R. complained vigorously that the croutons were inadequately salty. Well, yeah. Virtually no salt in the loaf and none added thereafter. Duh.

In the wake of this and another conversation, I commented on how hard it must be for people who have to go on a low sodium diet. R. then observed that I'd probably already hit the average compliance level. I then did a little research on what constitutes a low sodium diet and (figuratively speaking) about had a heart attack.

The _goal_ is 2000/day if you already have heart/liver/kidney disease? Jesus. That was an upper limit for me. R. thinks I'm running around half that and while I suspect he's wrong, I'm unable to get the math to support me.

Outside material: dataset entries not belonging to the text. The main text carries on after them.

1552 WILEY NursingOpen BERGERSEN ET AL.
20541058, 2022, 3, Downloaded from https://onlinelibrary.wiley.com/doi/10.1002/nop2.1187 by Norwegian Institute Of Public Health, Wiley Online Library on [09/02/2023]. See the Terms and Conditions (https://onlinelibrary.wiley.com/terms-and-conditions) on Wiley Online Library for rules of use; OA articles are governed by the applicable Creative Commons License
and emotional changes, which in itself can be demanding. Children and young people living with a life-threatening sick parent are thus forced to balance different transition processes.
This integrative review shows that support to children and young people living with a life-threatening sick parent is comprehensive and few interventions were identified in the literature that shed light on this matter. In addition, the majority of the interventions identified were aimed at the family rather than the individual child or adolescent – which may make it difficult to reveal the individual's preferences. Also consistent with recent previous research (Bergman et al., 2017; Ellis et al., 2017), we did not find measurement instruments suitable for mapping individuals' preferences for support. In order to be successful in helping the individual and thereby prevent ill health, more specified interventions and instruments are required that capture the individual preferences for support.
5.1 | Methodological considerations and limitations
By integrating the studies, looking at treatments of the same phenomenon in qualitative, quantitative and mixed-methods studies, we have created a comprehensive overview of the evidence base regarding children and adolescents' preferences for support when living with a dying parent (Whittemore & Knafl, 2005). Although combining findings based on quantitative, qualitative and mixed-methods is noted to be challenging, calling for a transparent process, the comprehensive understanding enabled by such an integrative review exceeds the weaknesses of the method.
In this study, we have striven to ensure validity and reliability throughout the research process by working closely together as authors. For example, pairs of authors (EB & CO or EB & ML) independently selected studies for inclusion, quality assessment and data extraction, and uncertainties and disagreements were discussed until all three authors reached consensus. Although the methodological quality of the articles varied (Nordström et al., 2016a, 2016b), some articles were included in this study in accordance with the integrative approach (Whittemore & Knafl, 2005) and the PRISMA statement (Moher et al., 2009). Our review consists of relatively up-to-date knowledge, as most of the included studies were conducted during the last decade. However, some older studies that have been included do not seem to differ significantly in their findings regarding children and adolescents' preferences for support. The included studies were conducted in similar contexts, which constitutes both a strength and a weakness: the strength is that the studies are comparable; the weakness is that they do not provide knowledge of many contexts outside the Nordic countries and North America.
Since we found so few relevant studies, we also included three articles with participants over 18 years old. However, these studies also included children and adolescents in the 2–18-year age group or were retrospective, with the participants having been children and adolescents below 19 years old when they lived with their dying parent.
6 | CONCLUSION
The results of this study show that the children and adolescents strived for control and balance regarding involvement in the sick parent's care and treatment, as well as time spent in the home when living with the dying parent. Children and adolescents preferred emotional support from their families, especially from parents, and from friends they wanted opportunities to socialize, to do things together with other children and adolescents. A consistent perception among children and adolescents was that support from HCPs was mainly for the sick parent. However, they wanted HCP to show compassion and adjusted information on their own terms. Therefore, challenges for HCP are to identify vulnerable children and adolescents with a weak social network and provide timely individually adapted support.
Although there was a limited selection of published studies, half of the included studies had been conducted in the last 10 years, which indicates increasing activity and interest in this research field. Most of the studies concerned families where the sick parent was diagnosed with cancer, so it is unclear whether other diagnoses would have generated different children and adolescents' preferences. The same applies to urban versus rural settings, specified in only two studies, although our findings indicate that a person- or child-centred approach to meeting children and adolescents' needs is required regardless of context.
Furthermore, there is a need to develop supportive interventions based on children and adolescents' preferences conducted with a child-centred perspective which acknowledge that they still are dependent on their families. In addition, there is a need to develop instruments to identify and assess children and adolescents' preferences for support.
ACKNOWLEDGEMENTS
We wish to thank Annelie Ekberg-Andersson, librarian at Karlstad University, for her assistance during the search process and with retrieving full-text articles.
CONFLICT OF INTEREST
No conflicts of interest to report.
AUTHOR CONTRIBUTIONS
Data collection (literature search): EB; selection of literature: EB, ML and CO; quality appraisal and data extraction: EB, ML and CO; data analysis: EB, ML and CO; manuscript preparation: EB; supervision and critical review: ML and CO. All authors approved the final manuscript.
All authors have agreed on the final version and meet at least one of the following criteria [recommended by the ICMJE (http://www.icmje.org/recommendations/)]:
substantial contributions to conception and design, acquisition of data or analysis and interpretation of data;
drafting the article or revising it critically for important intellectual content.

Hmmmm.

It's pretty much in the fake butter (organic smart balance is the current pick, which is 100/Tbs), the bread (which is why I'm going after figuring out how to bake a good loaf of whole grain at home, since that would enable me to wipe out the remaining sodium; even Ezekiel has 75 mg/slice and believe me, it mostly gets worse from there unless you want to have the low sodium Ezekiel which is a little blah even for me), including the morning English muffin at about 220, the peanut butter (45/2 Tbsp, so I've cut it but could go lower if I were willing to buy the smaller jars that cost more money, but I'd rather stick with the Costco organic because it's cheap and easy) and ketchup when I have home fries.

The bread is definitely the big bang for the buck right now, especially since I've got workable sodium free baking powder and baking soda for all the rest of the baked goodies.

I'm still trying to figure out why one brand of relish is so much lower in sodium than everything else at the Shaw's. Mt. Olive is mysteriously tasty AND low sodium. Go figure.